## START Source extract

2-phase cooling for next generation HPC challenges
Thermal management is a critical concern in HPC centers that house numerous computing elements. The temperature directly impacts reliability and energy efficiency, as a significant portion of energy is dedicated to the cooling system. The approach used in the TEXTAROSSA project combines advanced two-phase cooling with multi-level thermal control strategies to effectively tackle thermal challenges at both the system and node levels. The objective of the TEXTAROSSA EU project is to contribute towards the strategic objectives outlined in the EuroHPC Strategic Research and Innovation Agenda and the ETP4HPC Strategic Research Agenda.
THE TEXTAROSSA SERVER SYSTEM
The solution utilizes the Ampere® Mt.Collins 2U system featuring the Ampere® Altra® Max processor. This processor delivers exceptional performance while maintaining impressive power efficiency per core. This system offers several benefits, including:
- Utilization of the ARM architecture, which aligns with the EPI project’s compatibility goals.
- Ample physical space available for integrating the cooling system.
- Support for a significant number of PCIe slots, allowing for the addition of FPGA boards or other expansion cards as required.
- Optimal compatibility between the cooling system’s design point and the heat dissipation requirements.
In terms of connectivity, this versatile platform boasts 160 PCIe Gen4 lanes, allowing for flexible I/O connectivity through PCIe slots, along with an additional 16 PCIe Gen4 lanes for OCP 3.0 networking. The Mt.Collins system supports up to thirty-two DDR4 3200 MT/s DIMMs, providing a maximum memory capacity of 8 TB.
Ampere® Mt.Collins system from the top, on the left the space for the disks (covered by the metal plate of the case), in the center you can see the two sockets with the memories around, on the right at the top the two power supplies of the system, on the left center a black container for one of the possible accelerator boards.
The notable features of the system include:
- Support for up to 2 x U280 FPGAs for acceleration purposes.
- Dual socket configuration with 128 cores per socket operating at a frequency of 3GHz.
- A total of 32 DIMMs, utilizing an 8-channel 2DPC configuration per CPU.
- Maximum memory capacity of up to 8TB.
- Maximum socket TDP (Thermal Design Power) reaching up to 250W.
- Utilization of a 2-Phase Cooling Solution for efficient thermal management.
THE PROCESSOR TECHNOLOGY
The processor technology is 7nm FinFET with a TDP of 250W.

## END Source extract
## START Information shown

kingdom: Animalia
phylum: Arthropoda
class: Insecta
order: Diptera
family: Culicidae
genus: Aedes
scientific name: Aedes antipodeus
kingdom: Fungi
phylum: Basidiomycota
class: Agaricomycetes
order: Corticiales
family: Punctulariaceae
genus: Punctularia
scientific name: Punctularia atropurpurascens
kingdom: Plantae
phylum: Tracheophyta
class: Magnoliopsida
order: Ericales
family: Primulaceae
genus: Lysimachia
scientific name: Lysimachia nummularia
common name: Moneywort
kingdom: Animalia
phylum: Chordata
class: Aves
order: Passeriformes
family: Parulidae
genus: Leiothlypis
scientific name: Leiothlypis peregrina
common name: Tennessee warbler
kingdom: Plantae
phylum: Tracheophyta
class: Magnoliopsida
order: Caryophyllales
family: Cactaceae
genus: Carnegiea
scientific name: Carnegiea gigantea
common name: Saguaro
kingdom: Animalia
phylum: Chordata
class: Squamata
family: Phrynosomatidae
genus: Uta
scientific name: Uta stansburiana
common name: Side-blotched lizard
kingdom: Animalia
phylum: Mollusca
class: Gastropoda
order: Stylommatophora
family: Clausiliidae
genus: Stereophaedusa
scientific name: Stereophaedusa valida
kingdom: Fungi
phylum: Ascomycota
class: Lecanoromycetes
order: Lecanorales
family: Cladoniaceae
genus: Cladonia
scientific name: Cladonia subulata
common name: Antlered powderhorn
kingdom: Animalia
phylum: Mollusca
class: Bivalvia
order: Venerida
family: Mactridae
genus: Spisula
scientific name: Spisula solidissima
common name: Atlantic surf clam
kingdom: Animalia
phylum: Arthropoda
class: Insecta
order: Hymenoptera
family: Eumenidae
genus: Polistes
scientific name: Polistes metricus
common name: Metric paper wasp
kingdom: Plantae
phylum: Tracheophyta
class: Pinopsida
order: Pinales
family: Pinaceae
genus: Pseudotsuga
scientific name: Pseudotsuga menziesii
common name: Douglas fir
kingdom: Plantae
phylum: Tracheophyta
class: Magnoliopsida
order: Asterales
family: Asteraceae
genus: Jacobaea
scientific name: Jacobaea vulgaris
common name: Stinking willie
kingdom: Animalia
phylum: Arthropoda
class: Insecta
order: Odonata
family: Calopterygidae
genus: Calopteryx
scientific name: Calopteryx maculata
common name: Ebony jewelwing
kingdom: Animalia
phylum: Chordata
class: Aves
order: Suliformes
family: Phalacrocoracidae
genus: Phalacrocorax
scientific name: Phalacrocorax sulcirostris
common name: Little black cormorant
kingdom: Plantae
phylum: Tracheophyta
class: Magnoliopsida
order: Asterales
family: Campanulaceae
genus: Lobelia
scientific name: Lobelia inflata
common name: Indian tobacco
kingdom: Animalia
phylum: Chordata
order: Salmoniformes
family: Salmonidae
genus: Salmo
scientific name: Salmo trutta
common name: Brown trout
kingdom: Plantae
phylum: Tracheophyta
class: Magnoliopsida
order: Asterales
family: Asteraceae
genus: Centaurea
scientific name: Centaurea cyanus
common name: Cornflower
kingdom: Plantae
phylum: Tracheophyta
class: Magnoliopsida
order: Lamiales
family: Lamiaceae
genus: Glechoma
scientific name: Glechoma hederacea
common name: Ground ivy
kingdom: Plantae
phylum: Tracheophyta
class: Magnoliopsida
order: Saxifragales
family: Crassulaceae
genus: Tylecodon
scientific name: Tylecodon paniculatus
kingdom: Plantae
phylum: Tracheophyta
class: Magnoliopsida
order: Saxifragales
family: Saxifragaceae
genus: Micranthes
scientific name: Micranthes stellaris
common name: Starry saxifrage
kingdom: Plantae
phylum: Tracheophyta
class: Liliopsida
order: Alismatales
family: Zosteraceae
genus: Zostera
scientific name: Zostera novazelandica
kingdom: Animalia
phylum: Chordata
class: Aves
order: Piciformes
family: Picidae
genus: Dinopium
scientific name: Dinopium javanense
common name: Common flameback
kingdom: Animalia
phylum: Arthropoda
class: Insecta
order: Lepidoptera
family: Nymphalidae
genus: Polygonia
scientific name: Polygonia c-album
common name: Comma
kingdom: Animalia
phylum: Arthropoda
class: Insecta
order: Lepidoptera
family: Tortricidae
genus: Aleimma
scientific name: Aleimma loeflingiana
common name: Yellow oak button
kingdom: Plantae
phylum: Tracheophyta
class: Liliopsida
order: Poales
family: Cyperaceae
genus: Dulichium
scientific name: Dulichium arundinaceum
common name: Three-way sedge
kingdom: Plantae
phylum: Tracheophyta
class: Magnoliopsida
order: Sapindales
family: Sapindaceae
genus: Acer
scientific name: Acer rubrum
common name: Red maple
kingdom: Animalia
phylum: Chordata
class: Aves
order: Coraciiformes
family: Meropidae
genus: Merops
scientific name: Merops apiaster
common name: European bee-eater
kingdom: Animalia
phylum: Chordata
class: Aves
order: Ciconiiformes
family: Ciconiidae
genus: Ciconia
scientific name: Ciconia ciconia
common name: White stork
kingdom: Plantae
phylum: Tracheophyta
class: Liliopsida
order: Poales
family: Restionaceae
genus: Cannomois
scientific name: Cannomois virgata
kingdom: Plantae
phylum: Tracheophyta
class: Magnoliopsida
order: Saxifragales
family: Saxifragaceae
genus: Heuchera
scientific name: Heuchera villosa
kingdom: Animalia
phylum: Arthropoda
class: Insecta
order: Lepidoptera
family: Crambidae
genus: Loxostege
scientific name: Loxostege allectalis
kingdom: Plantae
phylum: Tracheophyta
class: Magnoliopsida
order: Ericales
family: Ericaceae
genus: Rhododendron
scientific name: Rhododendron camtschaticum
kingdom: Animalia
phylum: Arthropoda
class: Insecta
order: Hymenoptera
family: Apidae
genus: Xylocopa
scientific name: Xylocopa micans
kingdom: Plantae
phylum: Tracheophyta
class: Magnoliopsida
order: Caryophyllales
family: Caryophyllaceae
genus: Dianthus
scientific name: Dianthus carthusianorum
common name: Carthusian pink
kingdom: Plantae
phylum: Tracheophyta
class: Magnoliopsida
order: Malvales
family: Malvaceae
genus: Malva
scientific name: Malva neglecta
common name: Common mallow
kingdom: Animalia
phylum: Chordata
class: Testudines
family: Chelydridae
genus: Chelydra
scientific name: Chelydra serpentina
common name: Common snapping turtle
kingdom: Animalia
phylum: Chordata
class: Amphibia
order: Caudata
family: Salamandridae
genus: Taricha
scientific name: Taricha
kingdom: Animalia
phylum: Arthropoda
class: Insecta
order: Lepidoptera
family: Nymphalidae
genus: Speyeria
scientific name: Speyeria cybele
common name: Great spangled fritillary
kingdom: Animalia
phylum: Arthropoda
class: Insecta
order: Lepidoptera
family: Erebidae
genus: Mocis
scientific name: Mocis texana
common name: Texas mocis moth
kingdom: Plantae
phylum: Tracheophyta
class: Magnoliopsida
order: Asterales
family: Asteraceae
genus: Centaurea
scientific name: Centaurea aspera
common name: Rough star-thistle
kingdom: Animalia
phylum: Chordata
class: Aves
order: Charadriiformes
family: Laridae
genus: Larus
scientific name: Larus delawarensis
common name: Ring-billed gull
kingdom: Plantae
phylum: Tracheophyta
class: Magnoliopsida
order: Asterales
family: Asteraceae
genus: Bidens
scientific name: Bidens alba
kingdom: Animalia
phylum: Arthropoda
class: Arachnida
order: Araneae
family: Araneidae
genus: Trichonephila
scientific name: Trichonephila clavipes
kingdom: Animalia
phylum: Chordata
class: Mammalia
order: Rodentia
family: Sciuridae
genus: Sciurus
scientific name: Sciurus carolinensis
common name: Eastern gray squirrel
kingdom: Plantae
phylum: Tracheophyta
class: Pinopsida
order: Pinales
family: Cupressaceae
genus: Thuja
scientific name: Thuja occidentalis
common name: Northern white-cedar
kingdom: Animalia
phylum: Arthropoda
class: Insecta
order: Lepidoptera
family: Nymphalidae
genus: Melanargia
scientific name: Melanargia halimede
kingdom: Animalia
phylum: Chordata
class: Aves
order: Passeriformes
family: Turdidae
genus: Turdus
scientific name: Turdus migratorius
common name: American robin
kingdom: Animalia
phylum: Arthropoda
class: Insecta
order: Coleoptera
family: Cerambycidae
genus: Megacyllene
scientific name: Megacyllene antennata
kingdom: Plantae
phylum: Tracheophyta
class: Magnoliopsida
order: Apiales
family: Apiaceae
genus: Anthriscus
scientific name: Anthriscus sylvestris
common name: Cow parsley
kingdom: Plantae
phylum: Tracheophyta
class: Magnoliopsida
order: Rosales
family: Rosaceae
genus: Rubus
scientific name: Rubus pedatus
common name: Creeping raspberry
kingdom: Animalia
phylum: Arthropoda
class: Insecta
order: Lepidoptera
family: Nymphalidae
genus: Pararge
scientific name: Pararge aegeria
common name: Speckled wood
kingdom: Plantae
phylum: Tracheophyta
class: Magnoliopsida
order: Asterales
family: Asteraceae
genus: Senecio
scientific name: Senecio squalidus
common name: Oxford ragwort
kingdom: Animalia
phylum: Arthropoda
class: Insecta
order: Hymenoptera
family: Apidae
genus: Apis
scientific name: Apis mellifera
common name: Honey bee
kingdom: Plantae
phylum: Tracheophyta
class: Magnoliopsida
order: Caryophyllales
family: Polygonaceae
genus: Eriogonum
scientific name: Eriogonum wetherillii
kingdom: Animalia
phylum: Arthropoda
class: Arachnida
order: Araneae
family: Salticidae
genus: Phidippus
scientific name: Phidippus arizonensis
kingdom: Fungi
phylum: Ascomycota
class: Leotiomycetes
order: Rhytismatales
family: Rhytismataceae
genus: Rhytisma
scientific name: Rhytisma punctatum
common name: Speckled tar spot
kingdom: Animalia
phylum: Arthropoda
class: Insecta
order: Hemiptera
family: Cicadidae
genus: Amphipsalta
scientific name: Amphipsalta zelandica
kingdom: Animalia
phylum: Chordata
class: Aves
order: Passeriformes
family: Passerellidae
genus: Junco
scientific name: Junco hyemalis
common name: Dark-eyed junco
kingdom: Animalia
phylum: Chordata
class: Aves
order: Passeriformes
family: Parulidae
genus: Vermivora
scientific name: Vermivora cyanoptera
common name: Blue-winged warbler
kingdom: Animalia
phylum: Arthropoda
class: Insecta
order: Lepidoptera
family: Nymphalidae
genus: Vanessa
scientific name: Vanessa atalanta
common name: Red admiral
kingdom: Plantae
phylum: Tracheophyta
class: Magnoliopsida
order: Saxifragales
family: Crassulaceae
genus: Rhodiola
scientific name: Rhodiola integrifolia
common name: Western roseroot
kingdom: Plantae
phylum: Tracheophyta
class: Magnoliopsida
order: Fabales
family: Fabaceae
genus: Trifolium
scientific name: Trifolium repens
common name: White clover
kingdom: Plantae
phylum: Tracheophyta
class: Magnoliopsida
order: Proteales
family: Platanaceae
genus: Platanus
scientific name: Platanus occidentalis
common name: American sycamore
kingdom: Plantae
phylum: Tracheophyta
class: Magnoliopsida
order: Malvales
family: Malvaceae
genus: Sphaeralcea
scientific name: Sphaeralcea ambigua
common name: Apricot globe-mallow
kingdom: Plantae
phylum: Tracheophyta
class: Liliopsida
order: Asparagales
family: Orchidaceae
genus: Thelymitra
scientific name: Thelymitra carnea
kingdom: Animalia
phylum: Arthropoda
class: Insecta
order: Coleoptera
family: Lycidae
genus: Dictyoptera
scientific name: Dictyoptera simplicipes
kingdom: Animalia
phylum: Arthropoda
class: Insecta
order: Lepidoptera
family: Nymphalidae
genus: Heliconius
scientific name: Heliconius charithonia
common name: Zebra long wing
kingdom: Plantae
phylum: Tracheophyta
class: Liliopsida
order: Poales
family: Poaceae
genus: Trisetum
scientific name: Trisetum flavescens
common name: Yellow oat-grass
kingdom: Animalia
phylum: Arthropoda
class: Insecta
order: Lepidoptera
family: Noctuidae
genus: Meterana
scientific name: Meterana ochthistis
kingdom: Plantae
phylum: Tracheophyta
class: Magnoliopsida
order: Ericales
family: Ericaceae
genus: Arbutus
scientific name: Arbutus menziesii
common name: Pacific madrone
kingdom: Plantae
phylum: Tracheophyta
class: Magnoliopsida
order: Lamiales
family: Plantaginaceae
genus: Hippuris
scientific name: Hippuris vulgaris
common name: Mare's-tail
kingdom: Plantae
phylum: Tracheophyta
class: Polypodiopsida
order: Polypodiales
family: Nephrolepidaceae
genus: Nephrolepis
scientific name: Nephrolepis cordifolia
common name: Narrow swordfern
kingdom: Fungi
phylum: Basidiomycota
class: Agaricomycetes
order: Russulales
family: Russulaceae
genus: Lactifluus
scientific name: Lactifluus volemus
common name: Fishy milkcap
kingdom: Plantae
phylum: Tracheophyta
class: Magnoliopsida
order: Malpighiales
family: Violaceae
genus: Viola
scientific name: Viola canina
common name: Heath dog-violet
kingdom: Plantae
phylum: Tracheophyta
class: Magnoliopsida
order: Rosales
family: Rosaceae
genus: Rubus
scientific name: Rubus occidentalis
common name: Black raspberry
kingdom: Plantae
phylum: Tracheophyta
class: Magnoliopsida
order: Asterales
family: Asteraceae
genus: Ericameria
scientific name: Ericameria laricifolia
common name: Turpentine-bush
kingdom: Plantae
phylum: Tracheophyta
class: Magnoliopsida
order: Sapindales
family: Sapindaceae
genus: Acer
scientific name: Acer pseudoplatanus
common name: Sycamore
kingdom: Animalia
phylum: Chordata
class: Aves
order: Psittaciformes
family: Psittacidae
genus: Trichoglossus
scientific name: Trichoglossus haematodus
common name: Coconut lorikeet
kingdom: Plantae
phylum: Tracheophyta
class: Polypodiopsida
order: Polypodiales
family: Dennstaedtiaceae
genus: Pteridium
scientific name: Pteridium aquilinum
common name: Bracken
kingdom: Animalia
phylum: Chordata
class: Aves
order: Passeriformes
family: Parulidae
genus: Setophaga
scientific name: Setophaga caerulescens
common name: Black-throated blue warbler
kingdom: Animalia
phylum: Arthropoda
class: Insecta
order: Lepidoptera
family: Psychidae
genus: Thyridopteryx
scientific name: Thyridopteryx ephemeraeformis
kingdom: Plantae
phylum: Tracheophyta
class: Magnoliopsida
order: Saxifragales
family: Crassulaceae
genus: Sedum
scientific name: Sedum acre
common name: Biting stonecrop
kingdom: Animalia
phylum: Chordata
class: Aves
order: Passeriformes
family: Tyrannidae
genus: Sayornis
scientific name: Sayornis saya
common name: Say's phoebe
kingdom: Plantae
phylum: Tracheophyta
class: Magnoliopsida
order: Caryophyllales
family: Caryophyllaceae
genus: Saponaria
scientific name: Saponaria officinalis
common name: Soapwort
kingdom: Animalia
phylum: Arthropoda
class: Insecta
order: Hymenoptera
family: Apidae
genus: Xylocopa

## END Information shown

Reproduce everything in the HPC cooling page from "- Dual socket" down to "of up to 8TB.". Work from the HPC cooling page alone.

- Dual socket configuration with 128 cores per socket operating at a frequency of 3GHz.
- A total of 32 DIMMs, utilizing an 8-channel 2DPC configuration per CPU.
- Maximum memory capacity of up to 8TB.